The live demonstration on June 2 of technology that Chi had developed for his research thesis (and the business plan for commercializing it) won the top prize—$25,000 in startup funding and $15,000 in legal services—for Cognionics. The team, which included graduate engineering and MBA students at UCSD and Ph.D students from UC San Diego, the Salk Institute, and The Scripps Research Institute. Of 75 student teams that began the competition last fall, five made it to the finals of the 4th annual student-organized competition, which is held at UCSD under the auspices of multiple academic departments and research institutes. Cognionics also won the audience choice award for its demo and “executive summary presentation” in the finals, which was worth an additional $1,000, and best entry in the high-tech track, worth another $2,000.
Cognionics uses a wireless sensor to detect “biopotentials,” tiny voltage signals that emanate from electrically active cells, such as neurons and cardiac cells, that propagate to the skin through the conductive media of the human body. The device also uses wireless networks to transmit the cardiac data to computers for review.
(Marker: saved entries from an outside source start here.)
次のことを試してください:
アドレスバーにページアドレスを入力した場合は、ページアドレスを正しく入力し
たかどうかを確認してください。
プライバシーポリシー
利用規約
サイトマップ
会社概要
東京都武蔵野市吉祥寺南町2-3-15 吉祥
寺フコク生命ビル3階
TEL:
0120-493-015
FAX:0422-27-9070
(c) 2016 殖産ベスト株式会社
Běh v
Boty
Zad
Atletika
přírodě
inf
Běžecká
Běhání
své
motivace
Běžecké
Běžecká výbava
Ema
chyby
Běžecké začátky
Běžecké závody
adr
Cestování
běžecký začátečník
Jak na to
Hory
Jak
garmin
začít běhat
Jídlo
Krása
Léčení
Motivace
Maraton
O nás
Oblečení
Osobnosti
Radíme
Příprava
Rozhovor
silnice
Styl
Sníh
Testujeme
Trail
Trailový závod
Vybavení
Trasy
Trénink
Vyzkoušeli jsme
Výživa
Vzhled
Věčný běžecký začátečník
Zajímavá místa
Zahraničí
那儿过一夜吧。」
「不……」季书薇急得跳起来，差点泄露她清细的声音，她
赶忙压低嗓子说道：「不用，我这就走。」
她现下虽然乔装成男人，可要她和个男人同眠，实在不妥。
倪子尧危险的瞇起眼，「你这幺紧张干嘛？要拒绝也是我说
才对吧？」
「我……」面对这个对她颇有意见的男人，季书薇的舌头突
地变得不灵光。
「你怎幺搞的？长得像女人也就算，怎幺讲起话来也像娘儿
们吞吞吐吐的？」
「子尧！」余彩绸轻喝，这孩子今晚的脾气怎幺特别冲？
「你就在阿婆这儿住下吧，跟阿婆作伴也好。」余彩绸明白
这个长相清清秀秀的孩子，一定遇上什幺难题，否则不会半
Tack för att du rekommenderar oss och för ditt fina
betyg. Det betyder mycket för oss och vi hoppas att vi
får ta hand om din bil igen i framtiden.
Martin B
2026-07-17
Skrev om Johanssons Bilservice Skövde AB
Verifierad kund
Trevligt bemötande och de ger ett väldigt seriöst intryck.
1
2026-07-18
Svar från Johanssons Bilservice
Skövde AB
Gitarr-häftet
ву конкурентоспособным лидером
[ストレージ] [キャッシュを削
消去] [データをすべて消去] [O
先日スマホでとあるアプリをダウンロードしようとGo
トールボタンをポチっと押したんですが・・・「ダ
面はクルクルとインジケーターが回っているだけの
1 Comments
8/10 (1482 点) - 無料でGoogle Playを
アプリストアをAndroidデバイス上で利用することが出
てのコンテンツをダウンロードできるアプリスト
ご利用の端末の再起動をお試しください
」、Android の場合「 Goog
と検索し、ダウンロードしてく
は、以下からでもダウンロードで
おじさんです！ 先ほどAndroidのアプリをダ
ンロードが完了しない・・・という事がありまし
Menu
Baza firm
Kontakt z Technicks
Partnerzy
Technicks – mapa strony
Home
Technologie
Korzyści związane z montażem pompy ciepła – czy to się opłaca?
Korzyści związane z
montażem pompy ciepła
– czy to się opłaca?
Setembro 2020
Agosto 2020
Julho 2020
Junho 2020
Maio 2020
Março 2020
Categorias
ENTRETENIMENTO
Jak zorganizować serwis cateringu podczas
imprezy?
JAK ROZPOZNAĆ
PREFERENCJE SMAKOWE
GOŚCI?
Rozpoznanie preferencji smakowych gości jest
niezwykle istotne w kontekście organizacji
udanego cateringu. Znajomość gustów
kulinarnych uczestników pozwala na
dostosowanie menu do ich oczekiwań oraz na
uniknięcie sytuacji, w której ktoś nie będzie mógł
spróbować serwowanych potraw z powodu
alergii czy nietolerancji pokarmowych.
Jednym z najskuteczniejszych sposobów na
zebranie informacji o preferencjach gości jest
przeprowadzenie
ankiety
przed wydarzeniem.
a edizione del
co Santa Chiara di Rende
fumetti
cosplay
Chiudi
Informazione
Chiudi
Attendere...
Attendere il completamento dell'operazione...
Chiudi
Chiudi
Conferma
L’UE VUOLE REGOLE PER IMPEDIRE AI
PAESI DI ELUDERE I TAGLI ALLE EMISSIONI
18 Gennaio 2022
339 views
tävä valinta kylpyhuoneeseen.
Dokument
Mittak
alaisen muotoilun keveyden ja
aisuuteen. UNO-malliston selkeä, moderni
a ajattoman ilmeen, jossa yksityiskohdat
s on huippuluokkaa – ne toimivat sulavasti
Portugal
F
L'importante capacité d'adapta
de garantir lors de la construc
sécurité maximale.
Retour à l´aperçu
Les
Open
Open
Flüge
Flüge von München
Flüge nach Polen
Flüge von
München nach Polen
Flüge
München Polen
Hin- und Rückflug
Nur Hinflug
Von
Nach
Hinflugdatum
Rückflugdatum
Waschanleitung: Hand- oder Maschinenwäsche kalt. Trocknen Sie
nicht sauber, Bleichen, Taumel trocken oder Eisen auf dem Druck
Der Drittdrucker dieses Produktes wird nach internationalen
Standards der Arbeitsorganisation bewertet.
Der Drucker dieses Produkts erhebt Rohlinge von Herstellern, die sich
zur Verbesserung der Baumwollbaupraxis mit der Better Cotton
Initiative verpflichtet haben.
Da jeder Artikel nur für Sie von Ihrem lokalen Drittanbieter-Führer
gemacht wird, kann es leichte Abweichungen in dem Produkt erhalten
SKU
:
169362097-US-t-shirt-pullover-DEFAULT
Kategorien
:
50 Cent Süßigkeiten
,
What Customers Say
The panel of judges awarded second prize to Halo Imaging, a student startup team led by Rady School student Byron Myers. Halo presented a plan for commercializing technology that makes it possible to conduct a CT scans in emergency vehicles, which could save vital time for traumatic head injury cases in transit. Halo won $10,000 in startup funding and $10,000 in legal services, after winning $2,500 in cash and $5,000 in legal services for best business summary in a previous round of the competition. The also won $2,000 for having the best business plan in the life sciences category.
Third place went to Moki Health, led by recent UCSD Medical School graduate Brian Lichtenstein, for a mobile platform that organizes patients’ medical information for easy access by any medical provider. Moki got $5,000 in cash and $5,000 in legal services. The technology uses proprietary software to integrate electronic health records. Interra Energy, a team led by Rady student Thomas Del Monte, won in the category of clean technology. Intera’s technology converts biomass to energy and sequesters carbon in soil to improve soil quality. The winner in the social/consumer product category was Shopparel, which combines social networking with a shopping website that allows a user to see what your friends buy.
The UCSD Entrepreneur Challenge awarded a total of $80,000 in prizes this year to student-led teams. The challenge, described as a “mini-MBA” program of free seminars, workshops, and networking events, encourages UCSD students to form multi-disciplinary teams of engineers, scientists, and business-minded students, to develop their business and technology commercialization plans.